Apparently, GlusterFS No Longer Supports RDMA And You Can't Use It Across Ramdrives Anymore

Back in the day, I used to use CentOS 7.6.1810 with GlusterFS 3.7 and I was able to create ramdrives in said CentOS and then tie a bunch of ramdrives together with GlusterFS.

Apparently, that's not the case anymore and it hasn't been since Version 5.0 as RDMA was deprecated.

Bummer.

Here's why this was important (and useful):

SSDs, regardless of whether it's consumer-grade or enterprise-grade, the NAND flash memory cells/chips/modules that's used in them all have a finite number of program/erase cycles.

Therefore; as a result, ALL SSDs are consumer wear components (like brake pads on a car) where they are designed to be replaced after a few years due to said wear. (This is a point that unfortunately, I don't think that the SSD as an industry, as a whole, spends enough time focusing on because a LOT of people were and are using SSDs as a boot drive, and as a boot drive, because it has a finite number of program/erase cycles, this means that it is only a matter of time before the system will fail, but I'm going to write/rant about that some other time/day.)

But for now, the key takeaway is that SSDs have a finite number of erase/program cycles and that can cause SSDs to fail.

So, in the HPC space, where I am running simulations, I can produce a LOT of data over the course of a run, sometimes, into the PB/run territory.

Therefore; if I have a large amount of data that needs to be read and written, but I don't need to keep all of the transient data that the solver produces the course of a simulation, then I want it to be as fast as possible, but also NOT have it be a money pit where I am constantly pouring money into replacing SSDs (again, regardless of whether it's consumer grade SATA SSDs or enterprise grade U.2 NVMe SSDs).

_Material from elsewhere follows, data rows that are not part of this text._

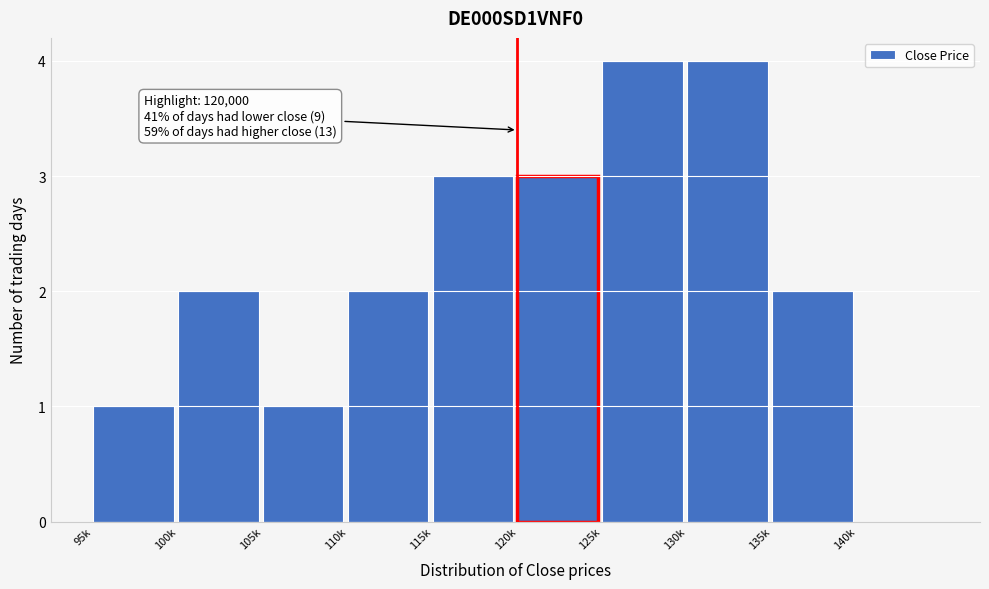

Reading left to right, what are all the values shown in this chart?

95k=1	100k=2	105k=1	110k=2	115k=3	120k=3	125k=4	130k=4	135k=2	140k=0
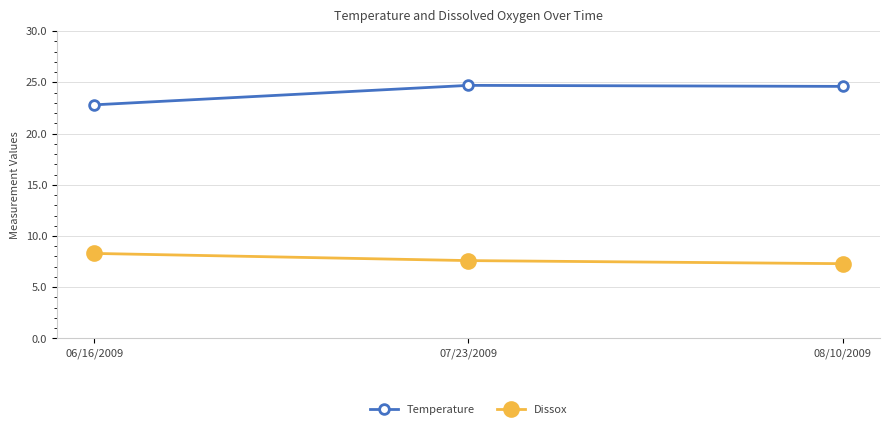

What is the value of the Temperature point at the 2nd from the left?

24.7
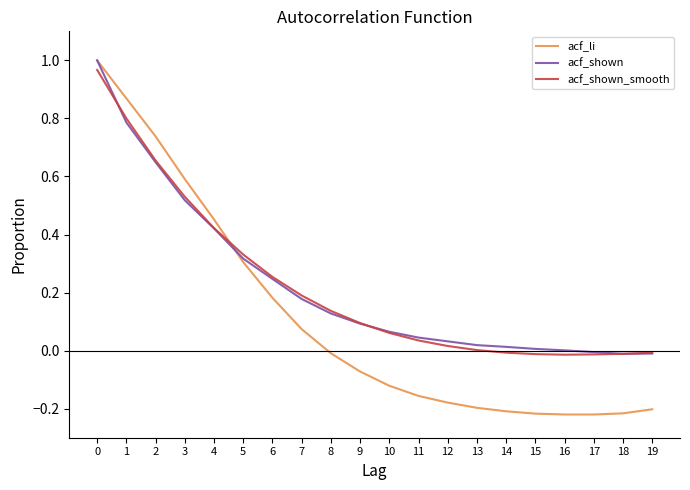

How many lines are shown in the chart?

3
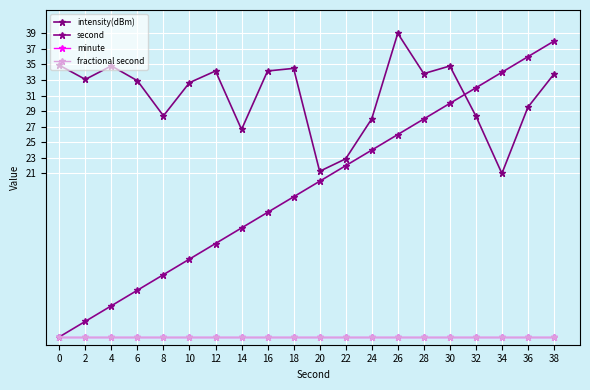

Is this an area chart (filled region under the line)?

No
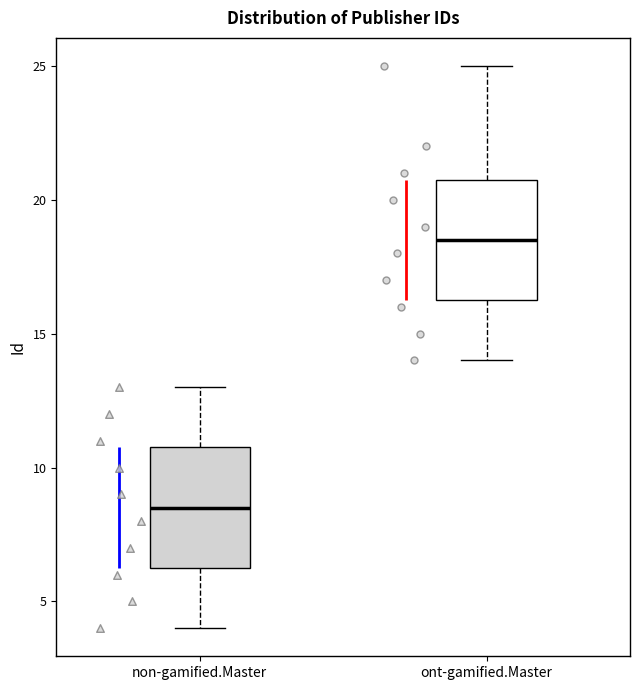

Which box's median line is the lowest?

non-gamified.Master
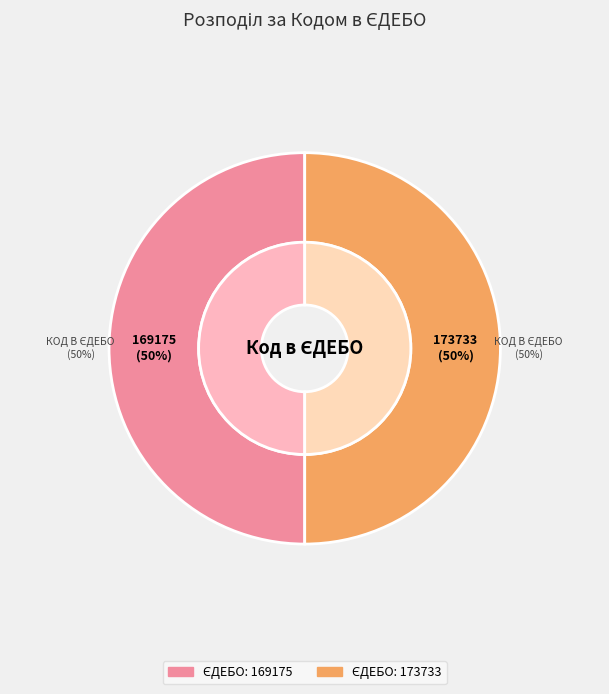

True or false: 169175 accounts for 55% of the total.

False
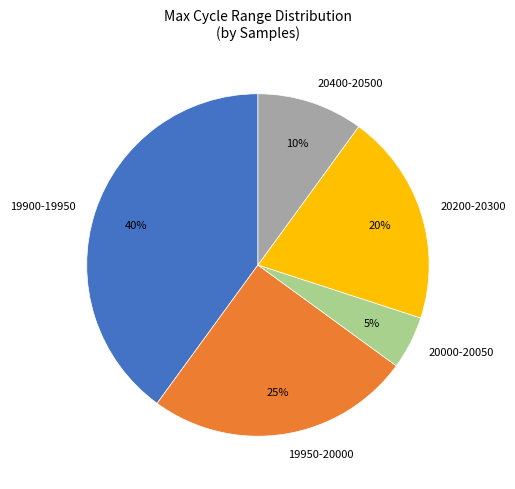

Does 20400-20500 represent more than half of the total?

No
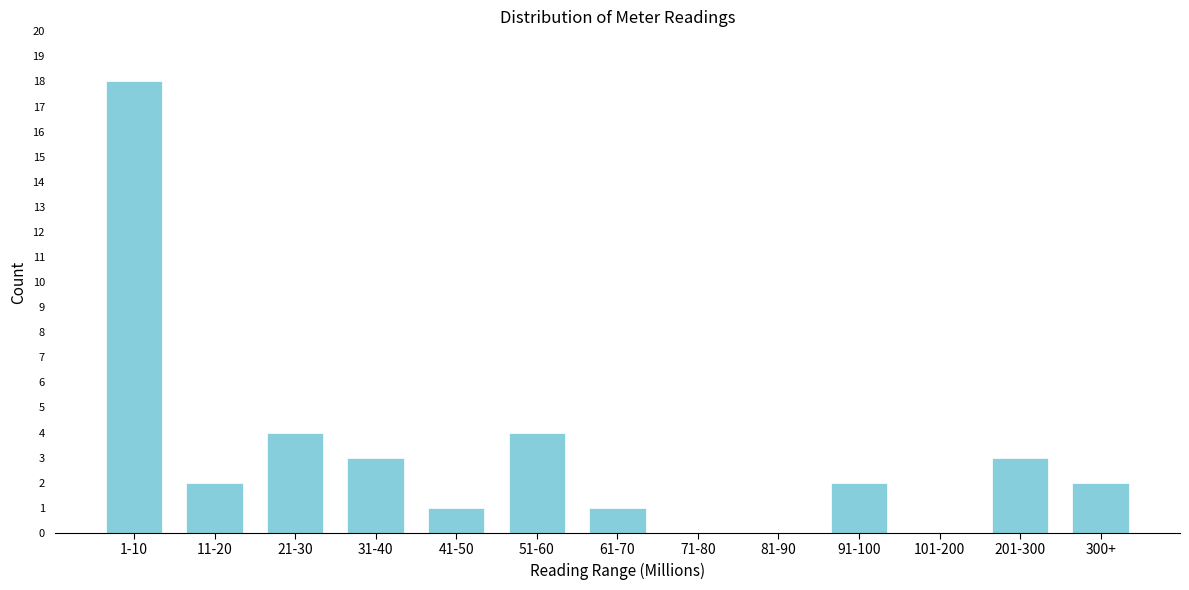

Reading left to right, what are all the values shown in this chart?

1-10=18	11-20=2	21-30=4	31-40=3	41-50=1	51-60=4	61-70=1	71-80=0	81-90=0	91-100=2	101-200=0	201-300=3	300+=2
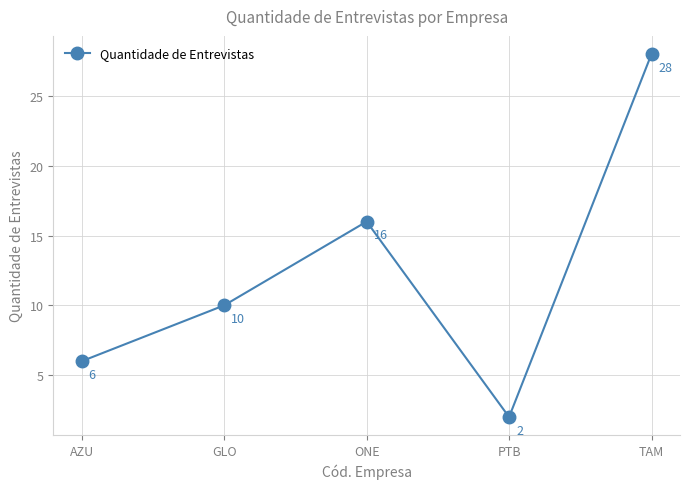

What is the change in value from GLO to TAM?

+18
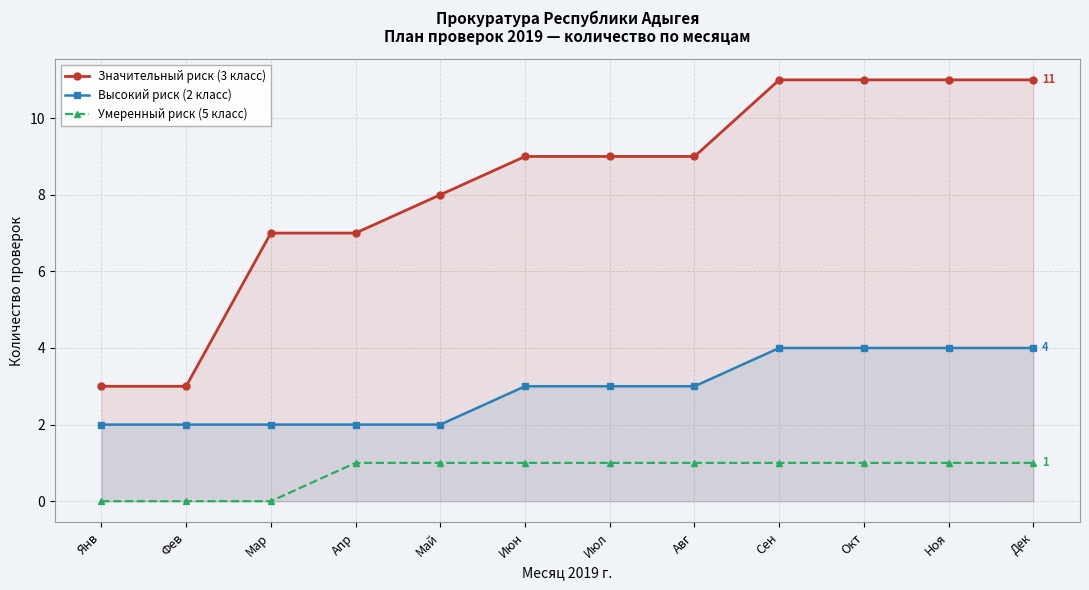

What is the greatest value displayed?

11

So, this was where the idea came from - what if I were to create a bunch of ramdrives, and then tie them together somehow?

Originally GlusterFS was able to to do this with gluster version 3.7.

I would be able to create a tmpfs partition/mount point, make that a GlusterFS brick, and then create a GlusterFS volume with those bricks and then export the GlusterFS volume onto the Infiniband network as a NFSoRDMA file system.

And it worked ok for the most part.

I think that I was getting somewhere around like maybe 30 Gbps write speeds on it (for the distributed stripped volume).

Lately, I wanted to try and deploy that again, but for creating plots for the chia cryptocurrency.

Apparently, that wasn't possible/capable anymore.

And that just makes me sad because it had so much potential.

You can create the tmpfs.

Gluster will make you think that you can create the Gluster bricks and volume.

Gluster lies (which you only find out when you attempt to mount the gluster volume that it never really created the bricks (on tmpfs) to begin with).

And then Gluster-hell-breaks-loose because it thinks that the bricks are a part of a gluster volume already which locks the bricks and volume together, and nowhere in the Gluster documentation does it tell you how to dissociate a brick from a volume or vice versa.

And that's too bad that because GlusterFS had so much potential.